Sorry, I would have to be on board with the 8 championships theory. If we had simply not made a couple of blunders it would have been all possible. Remember, right around the time we didn't draft Jordan we also could have forgone trading half the team to Denver (thus creating the Rock Mountain Trailblazers who played extremely well for many years). We would have had Coop at Center, Calvin Natt at forward, Lafayette (I led the league in rebounding at 6 foot 3), Lever at the point. Terry Porter would have been a backup on that team! Kersey off the bench. Kenny Carr. We would have cleaned up.

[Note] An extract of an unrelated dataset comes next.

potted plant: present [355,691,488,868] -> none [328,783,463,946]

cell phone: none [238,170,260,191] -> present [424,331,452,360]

To think Jordan would not have developed in Portland the way he did in Chicago is a bit revisionist. I know it's painful to face reality but it happened and here we are. 

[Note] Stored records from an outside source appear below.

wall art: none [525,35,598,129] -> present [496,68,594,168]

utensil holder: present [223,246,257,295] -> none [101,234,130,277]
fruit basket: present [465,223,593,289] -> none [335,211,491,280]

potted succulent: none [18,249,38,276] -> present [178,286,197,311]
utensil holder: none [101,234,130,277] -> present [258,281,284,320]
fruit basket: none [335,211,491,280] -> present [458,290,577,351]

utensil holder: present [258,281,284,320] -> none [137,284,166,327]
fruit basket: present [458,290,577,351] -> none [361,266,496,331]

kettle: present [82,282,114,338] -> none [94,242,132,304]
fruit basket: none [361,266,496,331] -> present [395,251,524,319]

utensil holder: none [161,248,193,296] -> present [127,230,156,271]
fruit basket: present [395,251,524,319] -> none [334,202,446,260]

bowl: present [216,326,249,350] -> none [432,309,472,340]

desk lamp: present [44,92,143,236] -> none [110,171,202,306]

In keeping with 20/20 hindsight we could have added Larry Nance to the above mix if we simply had not drafted Jeff Lamp!


----------



## dkap (May 13, 2003)

> To think Jordan would not have developed in Portland the way he did in Chicago is a bit revisionist.


It's not revisionist, it's just an unknown, same as all the "what if" scenarios. It also ties into my earlier remark about Sabonis. All the hand wringing and calling Portland unlucky implies they're getting the short end of the stick most of the time. If Portland is unlucky for not getting Sabonis in '86, then Atlanta is even more unlucky for not getting him at all.

Except for Jermaine O'Neal and possibly Brian Grant (very debateable), whoever traded with Portland during Whitsitt's years could easily be considered unlucky, because we usually got by far the better of the trades.

Back to Jordan... The league is full of examples of players who are fairly average in one situation and excel in another. Possibly the best player in the league today (McGrady) is a prime example. There's simply no way of knowing what player Jordan would have turned into in Portland. There's a good reason Portland passed on him -- they thought they had a better player at the same posiition in Drexler. Nothing revisionist there that I can see.

Dan


----------